How Women Can Boost Their Financial Confidence

By Northwestern Mutual

When it comes to how women feel about their finances, the 2023 Northwestern Mutual Planning & Progress Study finds that just 51% of women say they feel confident or very confident. Just 43% of women feel financially secure, and only 44% think they will be financially prepared for retirement. This compares to 59% of men who feel financially secure and 61% who think they will be financially prepared for retirement.

“What our research tells us is that there is a gender gap in financial confidence,” said Tim Gerend, chief distribution officer at Northwestern Mutual. “The impact of inflation and the worries people have about recession and retirement are felt unevenly, but they are significant for both women and men. The bottom line is this: Uncertainty about the future is cutting into confidence for many Americans, and that’s where a trusted advisor can help individuals build a plan to help them take control of their financial futures.”

This isn’t news to most women; in fact, 66% of women think their financial plans need improvement. Younger women are most inclined to agree with this: 79% of Gen Z and 76% of Millennials feel this way.

Read on for what you need to know about how working with a financial advisor could help give you the confidence boost you’ve been looking for.

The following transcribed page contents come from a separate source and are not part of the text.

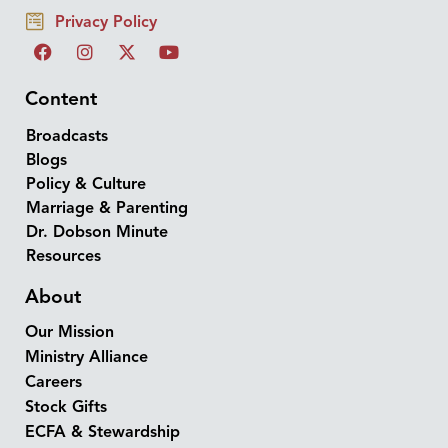
Privacy Policy
Content
Broadcasts
Blogs
Policy & Culture
Marriage & Parenting
Dr. Dobson Minute
Resources
About
Our Mission
Ministry Alliance
Careers
Stock Gifts
ECFA & Stewardship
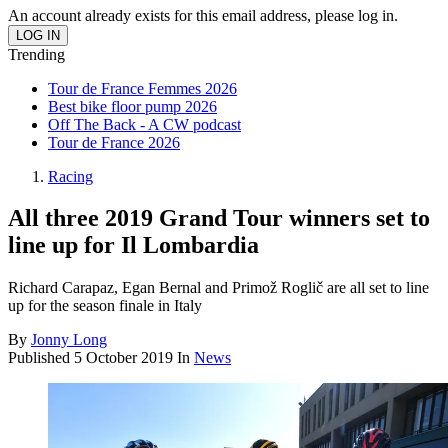
An account already exists for this email address, please log in.
Trending
Tour de France Femmes 2026
Best bike floor pump 2026
Off The Back - A CW podcast
Tour de France 2026
Racing
All three 2019 Grand Tour winners set to
line up for Il Lombardia
Richard Carapaz, Egan Bernal and Primož Roglič are all set to line
up for the season finale in Italy
By
Jonny Long
Published
5 October 2019
In
News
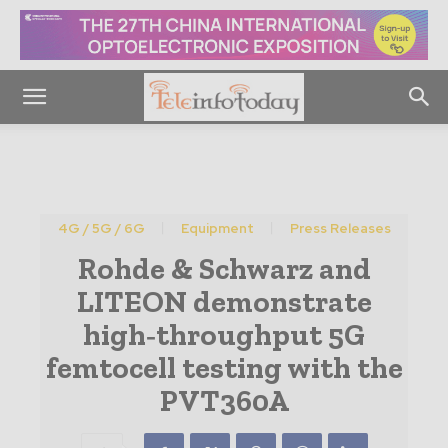
4G / 5G / 6G
Equipment
Press Releases
Rohde & Schwarz and
LITEON demonstrate
high‑throughput 5G
femtocell testing with the
PVT360A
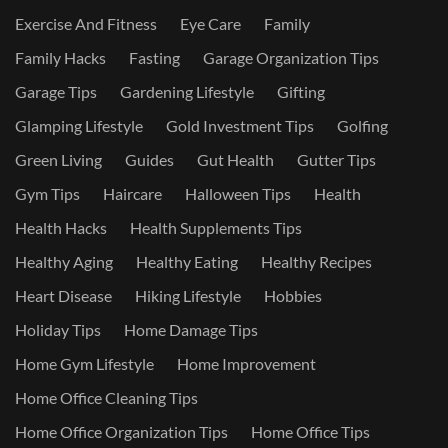
Exercise And Fitness
Eye Care
Family
Family Hacks
Fasting
Garage Organization Tips
Garage Tips
Gardening Lifestyle
Gifting
Glamping Lifestyle
Gold Investment Tips
Golfing
Green Living
Guides
Gut Health
Gutter Tips
Gym Tips
Haircare
Halloween Tips
Health
Health Hacks
Health Supplements Tips
Healthy Aging
Healthy Eating
Healthy Recipes
Heart Disease
Hiking Lifestyle
Hobbies
Holiday Tips
Home Damage Tips
Home Gym Lifestyle
Home Improvement
Home Office Cleaning Tips
Home Office Organization Tips
Home Office Tips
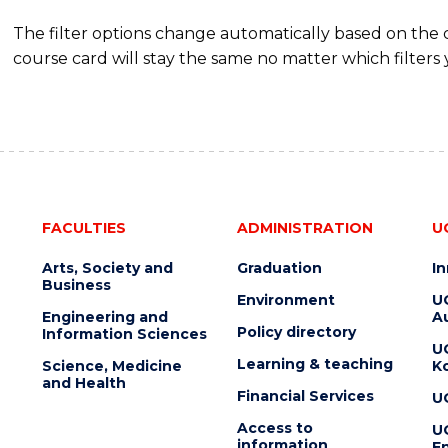
The filter options change automatically based on the
course card will stay the same no matter which filters 
FACULTIES
ADMINISTRATION
U
Arts, Society and
Graduation
I
Business
Environment
U
Engineering and
Au
Policy directory
Information Sciences
U
Learning & teaching
Science, Medicine
K
and Health
Financial Services
U
Access to
U
information
En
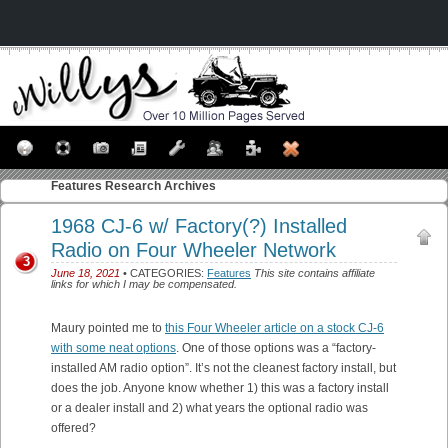
Features
Research Archives
1968 CJ-6 w/ Factory(?) Installed
Radio on Four Wheeler Network
3
June 18, 2021
• CATEGORIES:
Features
This site contains affiliate
links for which I may be compensated.
Maury pointed me to
this Four Wheeler article on a stock CJ-6
with some neat options
. One of those options was a “factory-
installed AM radio option”. It’s not the cleanest factory install, but
does the job. Anyone know whether 1) this was a factory install
or a dealer install and 2) what years the optional radio was
offered?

How an Advisor Can Work With You to Create a Financial Plan

  1. Step 1: It all starts by simply sitting down and having a conversation with a financial advisor. He or she will get to know you by asking you what’s important to you in your life right now — and what you envision for your future. This discussion may also help them identify some goals you may not have considered. In the near term, are you planning to get married, buy a home or start a family? If you’re a bit older, are you getting ready to send your kids to college, start a new business or prepare for a comfortable retirement?
  2. Step 2: Once your advisor understands your goals, she or he will ask you what financial strategies you already have in place. It’s likely you’re already doing some things that would be included in a plan, such as saving for retirement.
  3. Step 3: The next step is helping you prioritize what’s most important so you can think critically about your goals. For instance, is buying your dream house at the top of your wish list or would a starter home be a better fit? Looking further ahead, is it more important for you to have enough money to retire early or to have enough to see the world in retirement — even if it means working a little longer?
  4. Step 4: As you work through these questions, your answers will identify potential gaps in what you’re already doing financially. Now your financial advisor can tailor a plan specifically designed to help you balance the life you want to live today with the goals you plan to achieve in the future.

How Your Financial Plan Can Increase Your Confidence Level

A good financial plan includes a wide range of options that can help set you on the right path while being flexible enough to account for any detours down the road. These may include:

  1. An emergency fund
  2. A plan to manage debt
  3. Insurance to protect your family
  4. An investment plan to grow your money
  5. An estate plan
  6. A retirement plan

Knowing you’re on track to reach your goals and that you have a plan for things that could go wrong can help you feel more confident not just about the future but also about spending your money on what’s important today.

Providing this peace of mind is how financial planning helps you worry less and live more.